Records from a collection

=== Section Start ===

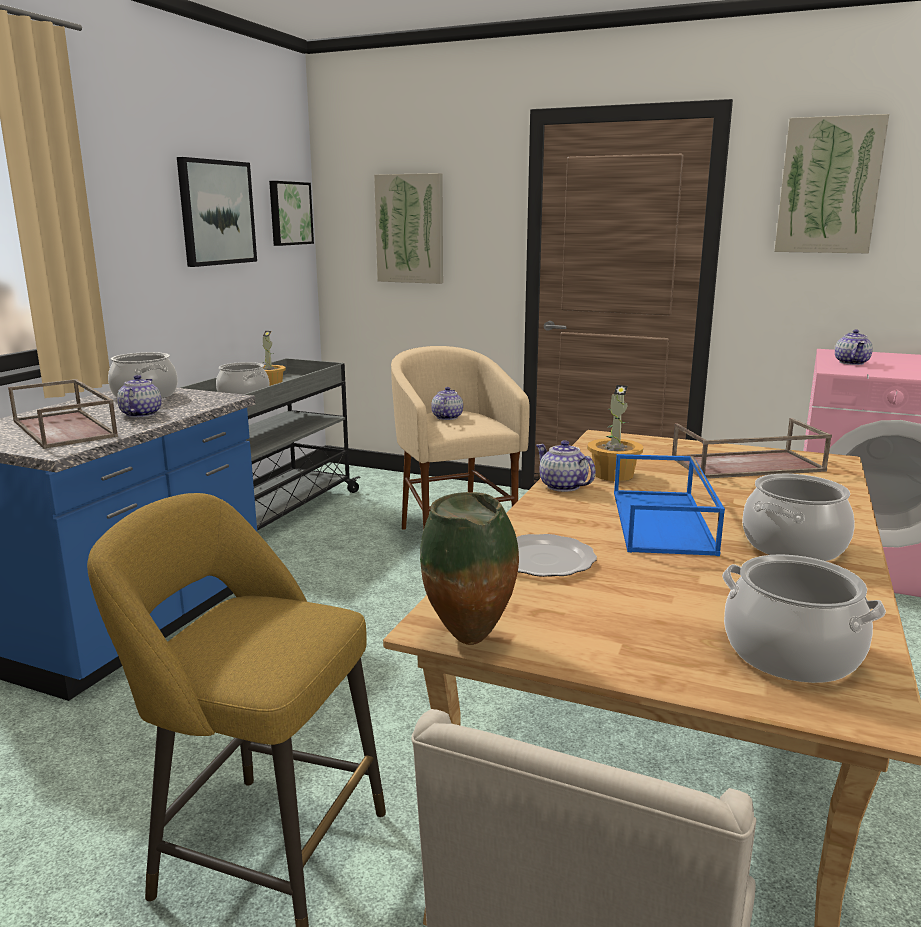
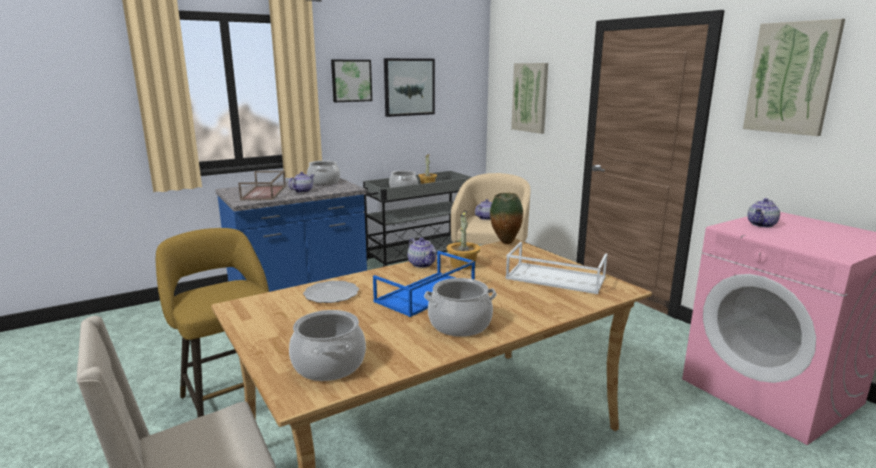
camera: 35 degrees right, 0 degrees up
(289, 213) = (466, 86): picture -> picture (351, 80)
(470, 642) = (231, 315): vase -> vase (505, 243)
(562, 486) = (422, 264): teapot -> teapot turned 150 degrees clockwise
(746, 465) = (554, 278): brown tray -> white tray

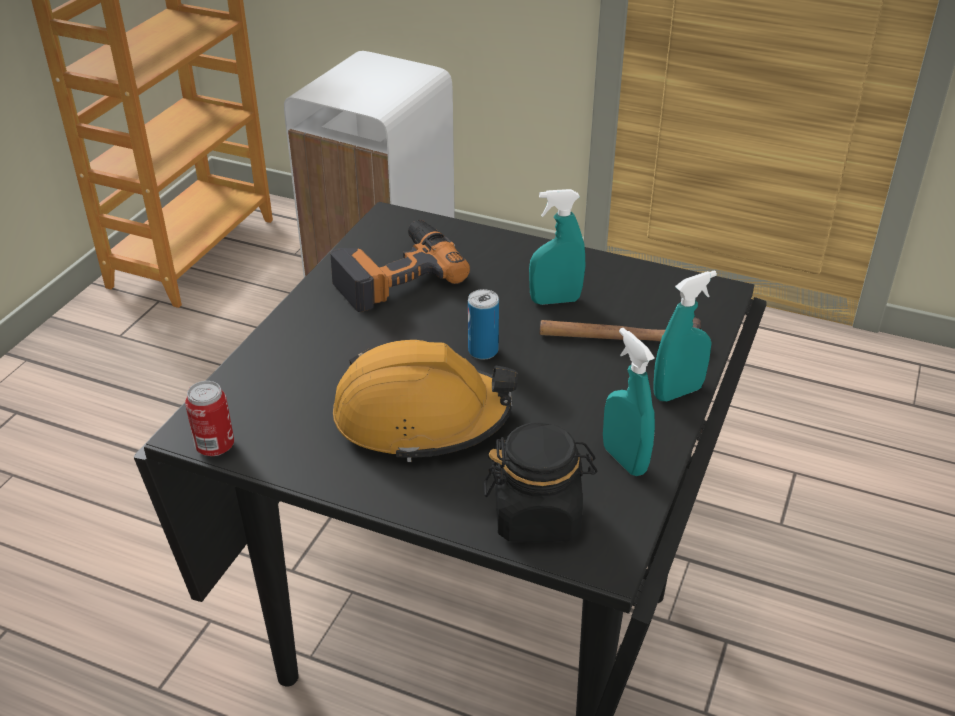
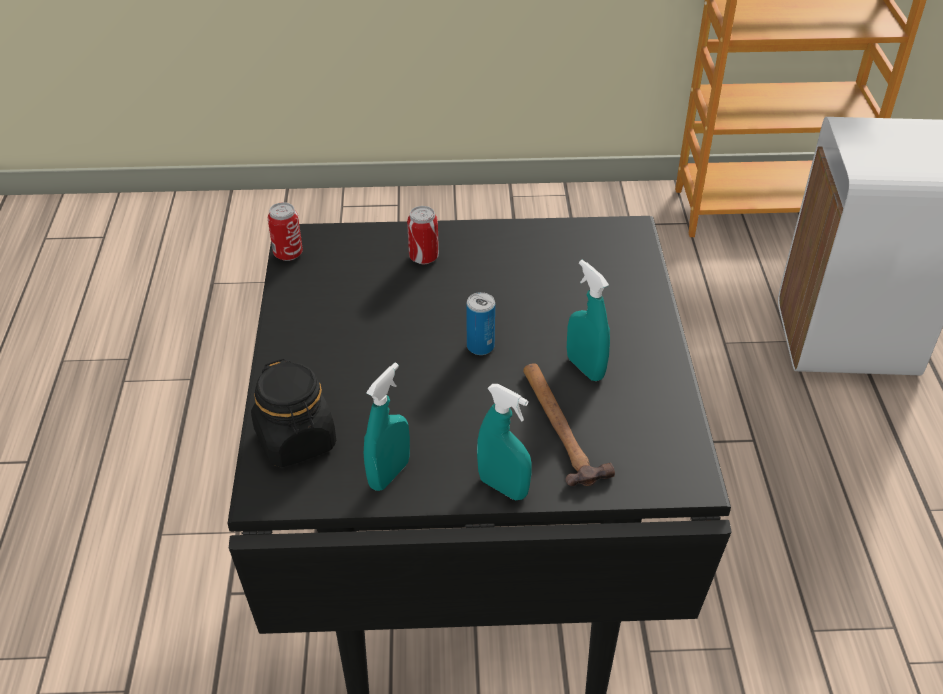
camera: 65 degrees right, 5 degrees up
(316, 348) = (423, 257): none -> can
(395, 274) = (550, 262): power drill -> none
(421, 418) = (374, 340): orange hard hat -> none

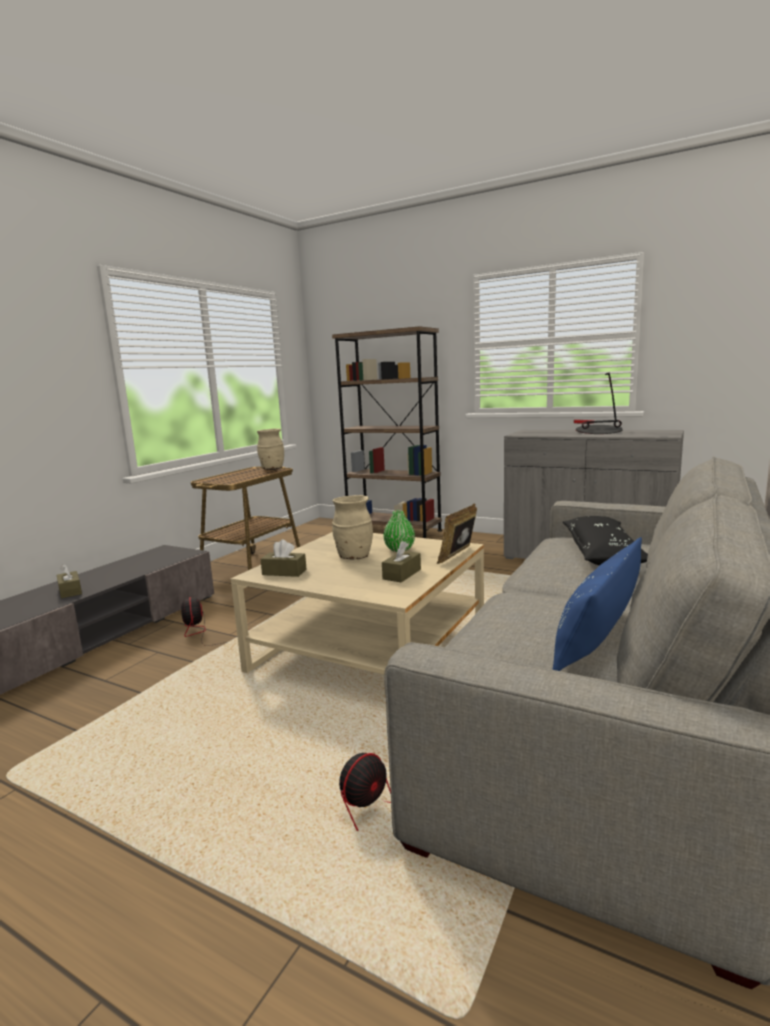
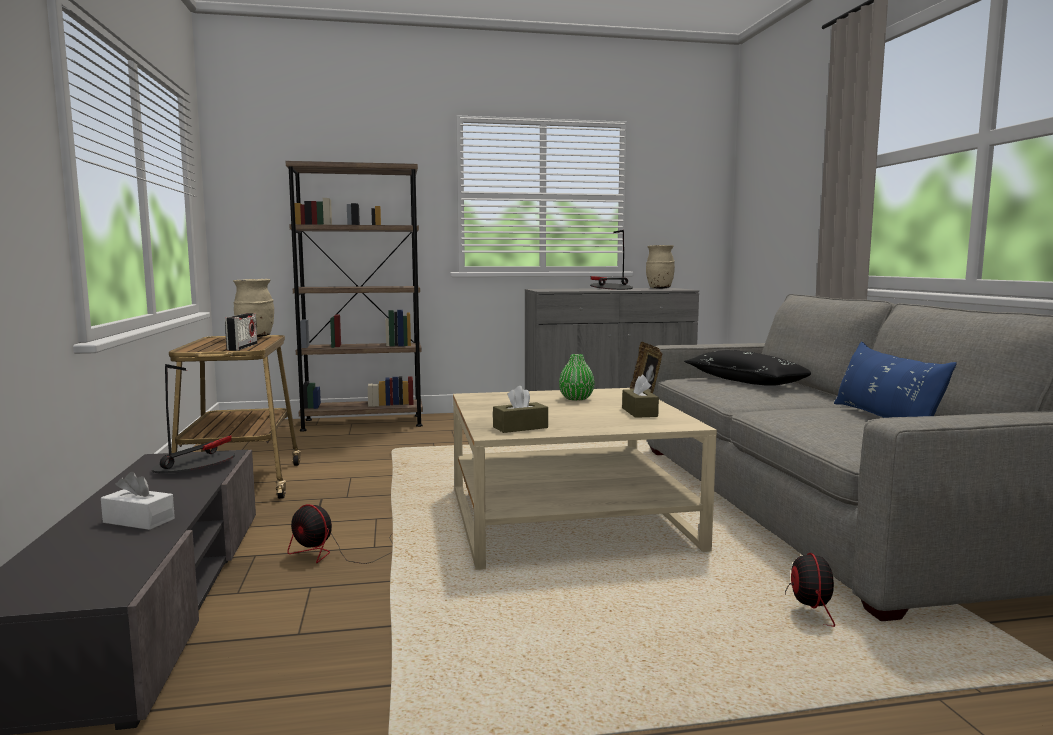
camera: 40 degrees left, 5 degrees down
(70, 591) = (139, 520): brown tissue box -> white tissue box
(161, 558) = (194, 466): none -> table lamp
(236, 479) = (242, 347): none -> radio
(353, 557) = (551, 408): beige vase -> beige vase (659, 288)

=== Section End ===

What you have to do:
Retype all of the entries exactly as written, leaving out any images.

Completed task:
camera: 35 degrees right, 0 degrees up
(289, 213) = (466, 86): picture -> picture (351, 80)
(470, 642) = (231, 315): vase -> vase (505, 243)
(562, 486) = (422, 264): teapot -> teapot turned 150 degrees clockwise
(746, 465) = (554, 278): brown tray -> white tray

camera: 65 degrees right, 5 degrees up
(316, 348) = (423, 257): none -> can
(395, 274) = (550, 262): power drill -> none
(421, 418) = (374, 340): orange hard hat -> none

camera: 40 degrees left, 5 degrees down
(70, 591) = (139, 520): brown tissue box -> white tissue box
(161, 558) = (194, 466): none -> table lamp
(236, 479) = (242, 347): none -> radio
(353, 557) = (551, 408): beige vase -> beige vase (659, 288)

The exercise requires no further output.